Start of PROVIDED RECORDS

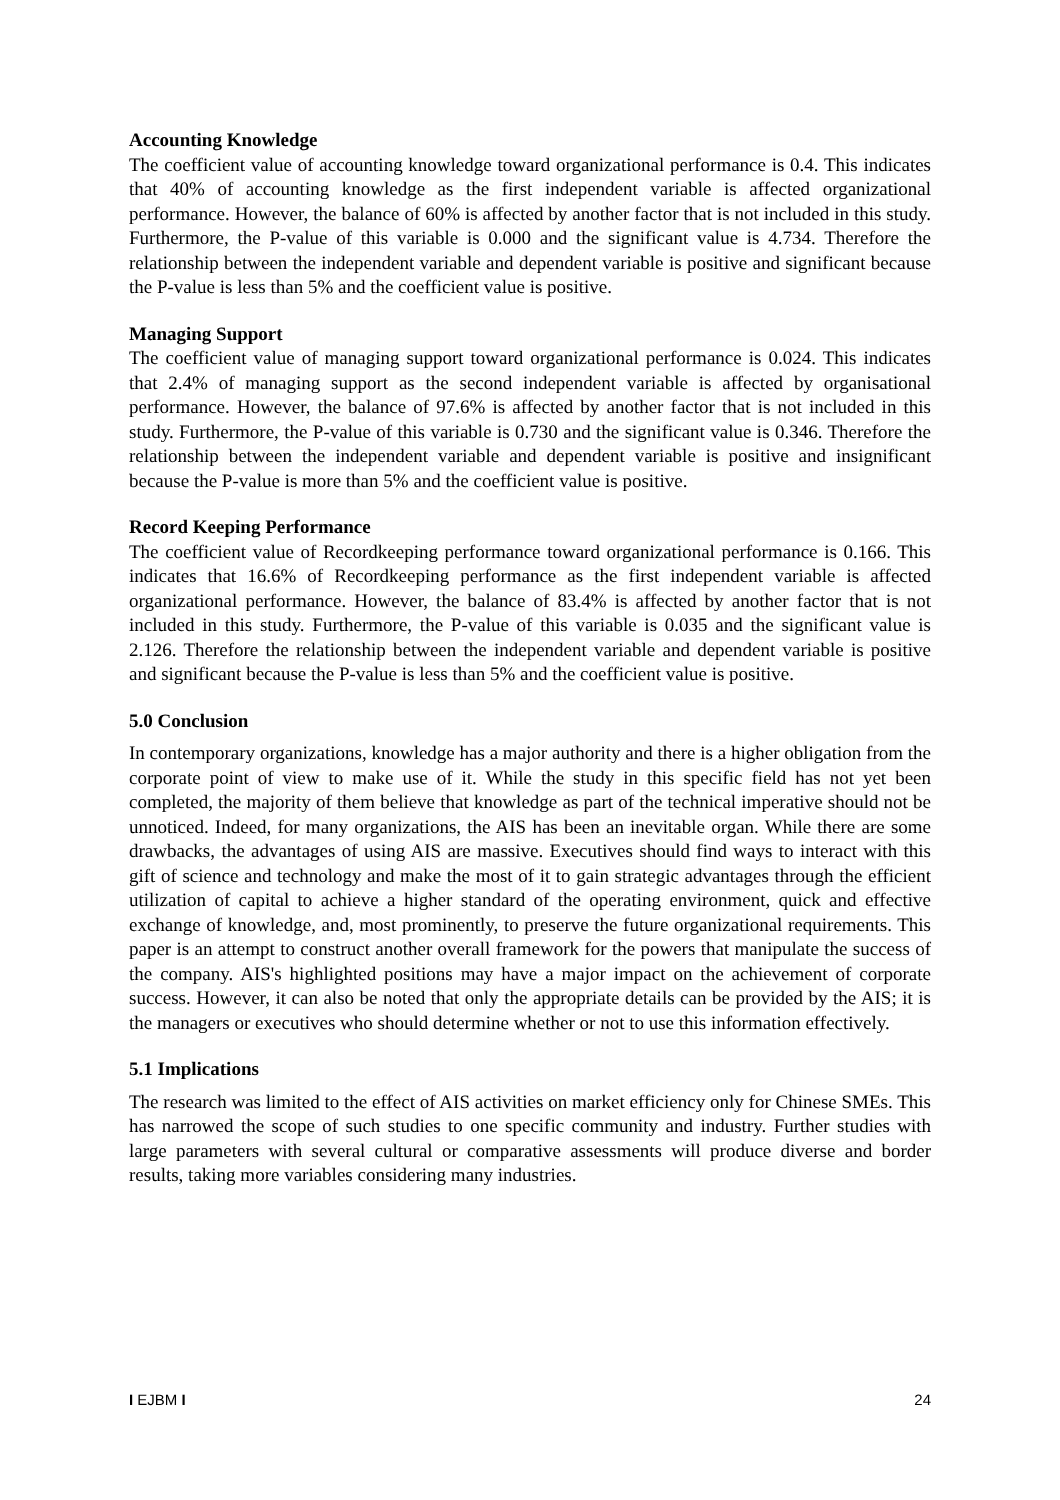Accounting Knowledge
The coefficient value of accounting knowledge toward organizational performance is 0.4. This indicates that 40% of accounting knowledge as the first independent variable is affected organizational performance. However, the balance of 60% is affected by another factor that is not included in this study. Furthermore, the P-value of this variable is 0.000 and the significant value is 4.734. Therefore the relationship between the independent variable and dependent variable is positive and significant because the P-value is less than 5% and the coefficient value is positive.
Managing Support
The coefficient value of managing support toward organizational performance is 0.024. This indicates that 2.4% of managing support as the second independent variable is affected by organisational performance. However, the balance of 97.6% is affected by another factor that is not included in this study. Furthermore, the P-value of this variable is 0.730 and the significant value is 0.346. Therefore the relationship between the independent variable and dependent variable is positive and insignificant because the P-value is more than 5% and the coefficient value is positive.
Record Keeping Performance
The coefficient value of Recordkeeping performance toward organizational performance is 0.166. This indicates that 16.6% of Recordkeeping performance as the first independent variable is affected organizational performance. However, the balance of 83.4% is affected by another factor that is not included in this study. Furthermore, the P-value of this variable is 0.035 and the significant value is 2.126. Therefore the relationship between the independent variable and dependent variable is positive and significant because the P-value is less than 5% and the coefficient value is positive.
5.0 Conclusion
In contemporary organizations, knowledge has a major authority and there is a higher obligation from the corporate point of view to make use of it. While the study in this specific field has not yet been completed, the majority of them believe that knowledge as part of the technical imperative should not be unnoticed. Indeed, for many organizations, the AIS has been an inevitable organ. While there are some drawbacks, the advantages of using AIS are massive. Executives should find ways to interact with this gift of science and technology and make the most of it to gain strategic advantages through the efficient utilization of capital to achieve a higher standard of the operating environment, quick and effective exchange of knowledge, and, most prominently, to preserve the future organizational requirements. This paper is an attempt to construct another overall framework for the powers that manipulate the success of the company. AIS's highlighted positions may have a major impact on the achievement of corporate success. However, it can also be noted that only the appropriate details can be provided by the AIS; it is the managers or executives who should determine whether or not to use this information effectively.
5.1 Implications
The research was limited to the effect of AIS activities on market efficiency only for Chinese SMEs. This has narrowed the scope of such studies to one specific community and industry. Further studies with large parameters with several cultural or comparative assessments will produce diverse and border results, taking more variables considering many industries.
I EJBM I 24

End of PROVIDED RECORDS

EXERCISE PROMPT
Of the entries above, repeat exactly the lines from the line with "Record Keeping Performance" through the line with "5.0 Conclusion", both of them included.

ANSWER SPACE
Record Keeping Performance
The coefficient value of Recordkeeping performance toward organizational performance is 0.166. This indicates that 16.6% of Recordkeeping performance as the first independent variable is affected organizational performance. However, the balance of 83.4% is affected by another factor that is not included in this study. Furthermore, the P-value of this variable is 0.035 and the significant value is 2.126. Therefore the relationship between the independent variable and dependent variable is positive and significant because the P-value is less than 5% and the coefficient value is positive.
5.0 Conclusion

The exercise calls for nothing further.